### STUDY TEXT
The Violence In Bangladesh: What Happens When Islam Takes Over

On July 1, 2016, ISIS took responsibility for invading an ex-pat café in Dhaka, Bangladesh’s capital, killing at least two and taking twenty hostages.  At the same time, a Hindu priest was hacked to death in his temple. Now the world is paying more attention to this small South Asian country and wondering if Bangladesh is the new hot spot for ISIS, or perhaps al Qaeda.

Whatever the handle used by the Muslim group that committed the latest attacks, there is no doubt that non-Muslim and dissident Muslim Bangladeshi natives have been living with terror at the hands of jihadis. 

Jihadis in Bangladesh have been steadily increasing their rapes, murders, land thefts, and public humiliations against all they deem fit to suffer for their cause:  the spread of sharia.  They do this with impunity. Here are some, but by no means all, of the many atrocities committed by them in just the last few months:

  • A seven months pregnant Hindu woman was kicked in the womb by a gang of men until her baby was born, dead. The eighteen-year-old mother died shortly after from her wounds.  At least twenty other of her villagers were also wounded in an attack perpetrated as punishment for staging a Hindu festival, forcing fifty people to leave their homes for the safety of a riverboat.
  • A Hindu priest was beheaded with cleavers at his home and a worshipper with him was wounded.
######
COMPLETE THE FOLLOWING:
a – In the Bangladesh text, which group took responsibility for the July 1, 2016 attack on the ex-pat café in Dhaka?
b – Collect every line of the entries that contains the word "index", matching case exactly.
The text and the entries that follow it are unrelated to each other.
### INPUT DATA
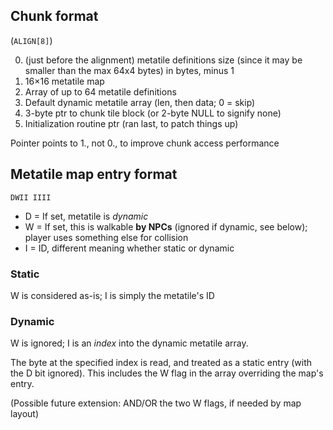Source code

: 
## Chunk format

(`ALIGN[8]`)

0. (just before the alignment) metatile definitions size (since it may be smaller than the max 64x4 bytes) in bytes, minus 1
1. 16×16 metatile map
2. Array of up to 64 metatile definitions
3. Default dynamic metatile array (len, then data; 0 = skip)
4. 3-byte ptr to chunk tile block (or 2-byte NULL to signify none)
5. Initialization routine ptr (ran last, to patch things up)

Pointer points to 1., not 0., to improve chunk access performance

## Metatile map entry format

`DWII IIII`

- D = If set, metatile is *dynamic*
- W = If set, this is walkable **by NPCs** (ignored if dynamic, see below); player uses something else for collision
- I = ID, different meaning whether static or dynamic

### Static

W is considered as-is; I is simply the metatile's ID

### Dynamic

W is ignored; I is an *index* into the dynamic metatile array.

The byte at the specified index is read, and treated as a static entry (with the D bit ignored).
This includes the W flag in the array overriding the map's entry.

(Possible future extension: AND/OR the two W flags, if needed by map layout)
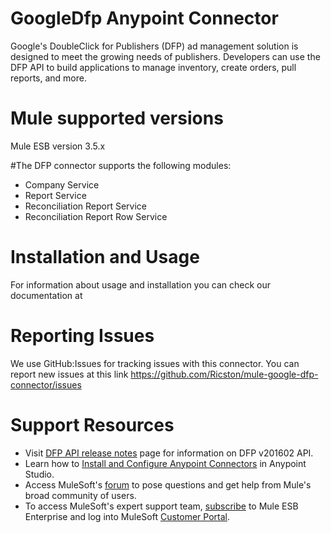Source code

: # GoogleDfp Anypoint Connector

Google's DoubleClick for Publishers (DFP) ad management solution is designed to meet the growing needs of publishers. Developers can use the DFP API to build applications to manage inventory, create orders, pull reports, and more.

# Mule supported versions
Mule ESB version 3.5.x

#The DFP connector supports the following modules:
* Company Service
* Report Service
* Reconciliation Report Service
* Reconciliation Report Row Service

# Installation and Usage

For information about usage and installation you can check our documentation at

# Reporting Issues

We use GitHub:Issues for tracking issues with this connector. You can report new issues at this link https://github.com/Ricston/mule-google-dfp-connector/issues

# Support Resources

* Visit [DFP API release notes](https://developers.google.com/doubleclick-publishers/docs/rel_notes) page for information on DFP v201602 API.
* Learn how to [Install and Configure Anypoint Connectors](http://www.mulesoft.org/documentation/display/current/Connectors+User+Guide) in Anypoint Studio.
* Access MuleSoft's [forum](http://forum.mulesoft.org/mulesoft) to pose questions and get help from Mule's broad community of users.
* To access MuleSoft's expert support team, [subscribe](http://www.mulesoft.com/support-and-services/mule-esb-support-license-subscription) to Mule ESB Enterprise and log into MuleSoft [Customer Portal](http://www.mulesoft.com/support-login).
######
RESPONSES PER TASK:
a – ISIS

b –
W is ignored; I is an *index* into the dynamic metatile array.
The byte at the specified index is read, and treated as a static entry (with the D bit ignored).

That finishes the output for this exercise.